A simple view of the daily ritual

I spoke to a media class at Olympic College two weeks ago and shared my opinion that paying for online news would be our industry’s main conversation through 2012. Big papers like the New York Times, L.A. Times, Chicago Tribune and others have announced or implemented paywalls, and companies with community and regional papers, like Gannett, have indicated they will do the same. And the pudits on journo blogs couldn’t stop commenting.

Then the future plan for the New Orleans Times-Picayune leaked, and all everyone in the industry has talked about is whether others will follow suit and abandon the model of publishing a printed paper every day. The T-P was followed by a few other Southern metros in its chain, and we have a new “issue of the year” in the news media.
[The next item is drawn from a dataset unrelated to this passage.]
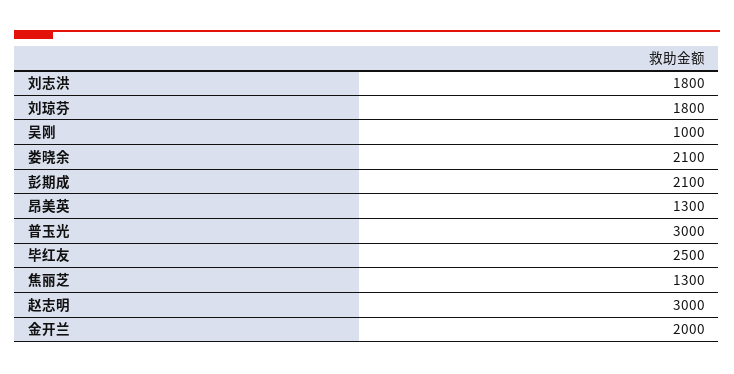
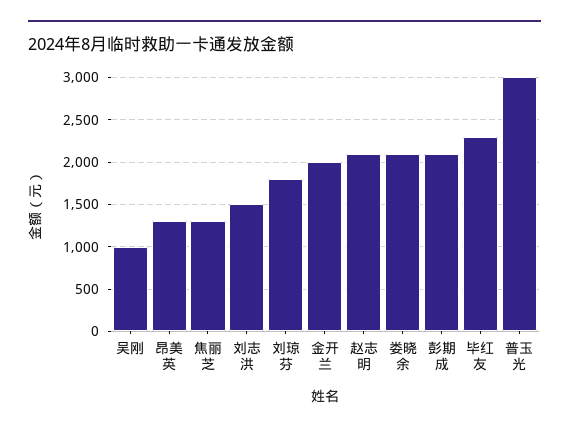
刘志洪: 1800 -> 1500
毕红友: 2500 -> 2300
赵志明: 3000 -> 2100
I have no announcement as far as our paper and website goes on either of these topics. In general, my opinion is mixed on paywalls (though two papers in our company, E.W. Scripps, have them now in one form or another) but firm that cutting publication days away from a daily newspaper right now hurts a community and an organization’s reputation.

Images of daily print newspaper readers best explain the value of the day's news.

I could go on about my belief in a daily printed newspaper (particularly in New Orleans, where I visited for the first time three months ago), and formulating some of those thoughts was what kept me from posting on the Times-Picayune earlier*. But now I simply want to share this pictorial from a nonprofit online news startup in the Crescent City (which will be an interesting study itself when T-P does make this change, incidentally). It’s a more elegant answer to the question “Why print a newspaper?” than me going on and on about ink smudges on my fingertips.



*Ok, I will share one observation. When I was in New Orleans last March, I picked up a Times-Picayune every day. We’ve been very conscious over the past three years to be more locally oriented than ever, as that is the one niche we can fulfill for our readers in a world full of media choices. It’s local news only on A1, a trimmed-down Nation and World report, all that. I was tickled to see that the T-P, even in a metropolitan area, essentially shared our strategy. Its front page was all city stuff, and even fit the territorial stereotype I had of that area: the Saints led A1 every day I was down there, and one day a review of Po’ Boys started out front as well.

**Ok, one more observation on NOLA: An editor I used to work for liked to play the parlor game, “What’s the best newspaper name?” It’s kind of a fun newsroom conversation that we waste time with; I’ve always liked newspapers called “Bee” for some inexplicable reason. But the beautiful and antiquated word “Picayune” on a masthead could never be topped. Try to use it in a sentence without thinking about the New Orleans newspaper; you can’t.